I don’t think there’s anything good about being a perfect heroine.
All in all, when I started writing books, I didn’t know I could make money, or I didn’t expect how much money I could make, because a search on Xiaohongshu showed that all I could find was that novices couldn’t even reach 200 yuan in writing a book, so I didn’t have any idea of making money at all.
I just thought, I have nothing to do anyway, and I read novels normally, so I just wrote it for myself. I didn't expect so many people would like it. Although it didn't become a hit, it at least got full attendance, so I'm happy~
Even when I had written more than 100,000 words, I was still very excited to write every day, and it was not particularly difficult to update the text several times a day.
How can I describe the feeling of arranging the heroine to do things that I want to do but can't do word by word?
It’s as refreshing as reading a novel that you love so much that you can read it over and over again. Seeing the heroine enjoy it as much as I do, I feel extremely happy and addicted.
However, when I wrote about her meeting Fu Qiu, I started to feel miserable, about 100 chapters in.
The daily updates for more than two months during that period gradually became torturous.
When a hobby becomes a job, it's not so cute anymore.
There are weekends at work, but there is no rest at all when writing this. I have discovered that sometimes I save the manuscript for a few days and then take a break, but I don’t want to write again afterwards. I can’t stop writing, especially during the National Day holiday. Oh my god, I just want to give up after the holiday.
And even if I take a break, I can't play well. My mind is on the plot. No matter what I'm doing, I'm thinking about the plot. I even think about it before going to bed. Sometimes I even dream about it. It's amazing.
I used to think that writing was a kind of enjoyment. I enjoyed controlling the characters in my writing to complete each chapter to my satisfaction, and I would have a sense of picture.
For example, when the heroine first met Yan and Fu Qiu, her behavior and her feelings were as if I were there in person, and I felt happy.

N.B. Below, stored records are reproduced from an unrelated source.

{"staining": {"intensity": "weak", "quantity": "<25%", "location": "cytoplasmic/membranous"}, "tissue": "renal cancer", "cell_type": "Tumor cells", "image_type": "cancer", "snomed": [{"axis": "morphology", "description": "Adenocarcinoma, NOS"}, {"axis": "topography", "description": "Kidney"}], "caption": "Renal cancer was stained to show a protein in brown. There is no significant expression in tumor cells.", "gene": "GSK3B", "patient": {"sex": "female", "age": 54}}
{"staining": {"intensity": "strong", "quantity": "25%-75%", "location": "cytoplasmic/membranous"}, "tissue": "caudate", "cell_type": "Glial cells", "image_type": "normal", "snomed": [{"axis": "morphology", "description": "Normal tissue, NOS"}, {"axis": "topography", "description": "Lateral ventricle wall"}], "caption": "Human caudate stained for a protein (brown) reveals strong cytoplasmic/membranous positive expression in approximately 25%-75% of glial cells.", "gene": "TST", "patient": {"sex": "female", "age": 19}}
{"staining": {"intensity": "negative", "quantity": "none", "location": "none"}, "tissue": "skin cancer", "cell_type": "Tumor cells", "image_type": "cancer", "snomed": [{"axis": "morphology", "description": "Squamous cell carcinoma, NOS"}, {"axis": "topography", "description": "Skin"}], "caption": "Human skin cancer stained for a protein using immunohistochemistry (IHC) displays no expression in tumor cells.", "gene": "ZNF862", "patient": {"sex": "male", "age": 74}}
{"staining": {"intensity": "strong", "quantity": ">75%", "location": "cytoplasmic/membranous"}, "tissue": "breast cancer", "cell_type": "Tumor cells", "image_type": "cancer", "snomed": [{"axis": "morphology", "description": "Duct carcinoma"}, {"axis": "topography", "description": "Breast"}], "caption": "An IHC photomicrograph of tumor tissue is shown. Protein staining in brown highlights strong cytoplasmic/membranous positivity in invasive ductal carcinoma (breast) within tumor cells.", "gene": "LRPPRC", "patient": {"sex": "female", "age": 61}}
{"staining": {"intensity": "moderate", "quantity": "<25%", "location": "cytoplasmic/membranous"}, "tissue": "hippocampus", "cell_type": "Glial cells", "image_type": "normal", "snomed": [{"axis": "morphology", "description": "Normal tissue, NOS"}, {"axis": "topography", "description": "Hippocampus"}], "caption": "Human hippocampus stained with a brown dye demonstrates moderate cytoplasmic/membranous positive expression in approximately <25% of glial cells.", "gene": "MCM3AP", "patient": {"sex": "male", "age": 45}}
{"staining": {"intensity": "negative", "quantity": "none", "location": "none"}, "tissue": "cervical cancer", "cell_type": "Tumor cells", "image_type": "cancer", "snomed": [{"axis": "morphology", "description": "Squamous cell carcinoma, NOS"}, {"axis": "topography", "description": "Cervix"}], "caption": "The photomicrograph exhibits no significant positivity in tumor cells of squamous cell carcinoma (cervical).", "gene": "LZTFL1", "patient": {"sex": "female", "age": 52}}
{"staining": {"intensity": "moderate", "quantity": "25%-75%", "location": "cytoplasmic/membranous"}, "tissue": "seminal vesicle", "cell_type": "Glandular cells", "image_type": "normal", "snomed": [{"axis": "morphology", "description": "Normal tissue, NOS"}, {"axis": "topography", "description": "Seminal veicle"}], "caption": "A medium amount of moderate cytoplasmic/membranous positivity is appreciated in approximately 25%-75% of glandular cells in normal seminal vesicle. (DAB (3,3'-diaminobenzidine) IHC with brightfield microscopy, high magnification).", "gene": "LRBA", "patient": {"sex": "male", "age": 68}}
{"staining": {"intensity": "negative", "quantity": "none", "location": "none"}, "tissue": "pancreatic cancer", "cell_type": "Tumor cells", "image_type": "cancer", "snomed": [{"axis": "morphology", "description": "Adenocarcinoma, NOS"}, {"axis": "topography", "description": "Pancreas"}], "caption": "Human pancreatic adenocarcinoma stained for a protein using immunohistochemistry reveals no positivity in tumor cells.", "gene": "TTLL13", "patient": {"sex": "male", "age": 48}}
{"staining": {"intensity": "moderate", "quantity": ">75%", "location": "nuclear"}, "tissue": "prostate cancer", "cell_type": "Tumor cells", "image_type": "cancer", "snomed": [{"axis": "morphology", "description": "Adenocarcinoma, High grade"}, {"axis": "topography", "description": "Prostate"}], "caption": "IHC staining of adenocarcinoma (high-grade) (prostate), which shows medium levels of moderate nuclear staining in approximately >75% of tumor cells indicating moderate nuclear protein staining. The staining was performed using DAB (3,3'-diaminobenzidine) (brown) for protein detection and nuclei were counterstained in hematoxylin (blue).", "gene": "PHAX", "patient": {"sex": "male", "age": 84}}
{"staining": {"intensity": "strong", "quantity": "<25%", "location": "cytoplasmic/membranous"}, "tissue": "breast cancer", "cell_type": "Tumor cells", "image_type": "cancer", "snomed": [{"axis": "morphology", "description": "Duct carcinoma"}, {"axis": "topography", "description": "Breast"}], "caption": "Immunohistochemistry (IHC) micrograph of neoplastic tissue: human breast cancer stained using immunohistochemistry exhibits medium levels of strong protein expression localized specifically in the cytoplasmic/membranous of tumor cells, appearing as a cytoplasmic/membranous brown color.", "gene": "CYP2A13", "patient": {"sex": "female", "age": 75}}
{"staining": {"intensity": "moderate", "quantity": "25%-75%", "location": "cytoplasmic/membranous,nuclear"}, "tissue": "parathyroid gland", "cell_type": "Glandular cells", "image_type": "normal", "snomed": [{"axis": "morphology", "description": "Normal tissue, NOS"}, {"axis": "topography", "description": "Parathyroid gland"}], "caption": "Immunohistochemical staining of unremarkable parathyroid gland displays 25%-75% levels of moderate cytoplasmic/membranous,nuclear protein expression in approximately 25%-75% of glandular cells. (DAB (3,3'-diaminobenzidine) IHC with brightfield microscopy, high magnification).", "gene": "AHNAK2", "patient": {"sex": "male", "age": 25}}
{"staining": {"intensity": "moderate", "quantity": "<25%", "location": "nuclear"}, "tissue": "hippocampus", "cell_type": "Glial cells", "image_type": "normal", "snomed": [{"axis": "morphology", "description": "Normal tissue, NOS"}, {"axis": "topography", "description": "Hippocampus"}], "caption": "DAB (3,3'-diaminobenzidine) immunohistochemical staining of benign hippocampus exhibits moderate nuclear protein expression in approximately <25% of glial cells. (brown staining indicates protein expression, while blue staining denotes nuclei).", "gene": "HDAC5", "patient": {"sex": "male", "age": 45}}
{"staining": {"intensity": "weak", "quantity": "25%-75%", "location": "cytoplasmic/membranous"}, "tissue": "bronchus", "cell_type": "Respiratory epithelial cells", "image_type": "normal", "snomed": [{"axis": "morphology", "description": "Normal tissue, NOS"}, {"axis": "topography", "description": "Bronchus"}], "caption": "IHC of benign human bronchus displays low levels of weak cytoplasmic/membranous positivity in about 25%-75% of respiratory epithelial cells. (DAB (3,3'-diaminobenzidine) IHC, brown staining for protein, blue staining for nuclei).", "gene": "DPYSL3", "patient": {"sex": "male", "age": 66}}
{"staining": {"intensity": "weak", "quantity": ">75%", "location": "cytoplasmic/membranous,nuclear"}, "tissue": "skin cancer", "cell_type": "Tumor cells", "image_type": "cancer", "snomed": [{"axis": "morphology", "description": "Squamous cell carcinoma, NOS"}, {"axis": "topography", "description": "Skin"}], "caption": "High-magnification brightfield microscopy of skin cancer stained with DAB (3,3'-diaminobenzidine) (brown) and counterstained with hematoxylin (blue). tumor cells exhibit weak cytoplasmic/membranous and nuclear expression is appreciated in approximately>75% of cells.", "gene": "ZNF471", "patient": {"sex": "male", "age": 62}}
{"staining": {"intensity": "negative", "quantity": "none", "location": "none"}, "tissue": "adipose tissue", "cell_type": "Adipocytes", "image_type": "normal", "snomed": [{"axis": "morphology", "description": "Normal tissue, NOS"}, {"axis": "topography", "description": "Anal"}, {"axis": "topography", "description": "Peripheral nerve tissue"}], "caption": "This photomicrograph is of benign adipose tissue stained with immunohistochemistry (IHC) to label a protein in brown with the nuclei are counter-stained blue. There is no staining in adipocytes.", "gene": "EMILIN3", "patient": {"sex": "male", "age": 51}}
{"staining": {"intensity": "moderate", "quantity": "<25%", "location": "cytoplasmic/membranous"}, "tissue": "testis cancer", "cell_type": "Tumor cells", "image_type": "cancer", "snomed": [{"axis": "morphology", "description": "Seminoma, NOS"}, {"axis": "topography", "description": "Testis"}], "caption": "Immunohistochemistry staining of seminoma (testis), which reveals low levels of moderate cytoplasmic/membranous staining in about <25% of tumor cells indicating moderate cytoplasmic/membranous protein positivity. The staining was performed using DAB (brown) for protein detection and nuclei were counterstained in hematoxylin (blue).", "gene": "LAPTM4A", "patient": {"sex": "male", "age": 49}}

But then I seemed to be separated from them, like I went from being their biological mother to their stepmother, like a bystander, and suddenly I had no feelings anymore.
It is terrible for an author to lose his feelings for the characters he writes.
The comparison is that I don’t have to think about it at all in the early stages of typing. As soon as I start typing, it’s as if I have already prepared a draft in mind. Kuku Typing is very easy. At that time, I even thought I might be a chosen typewriter.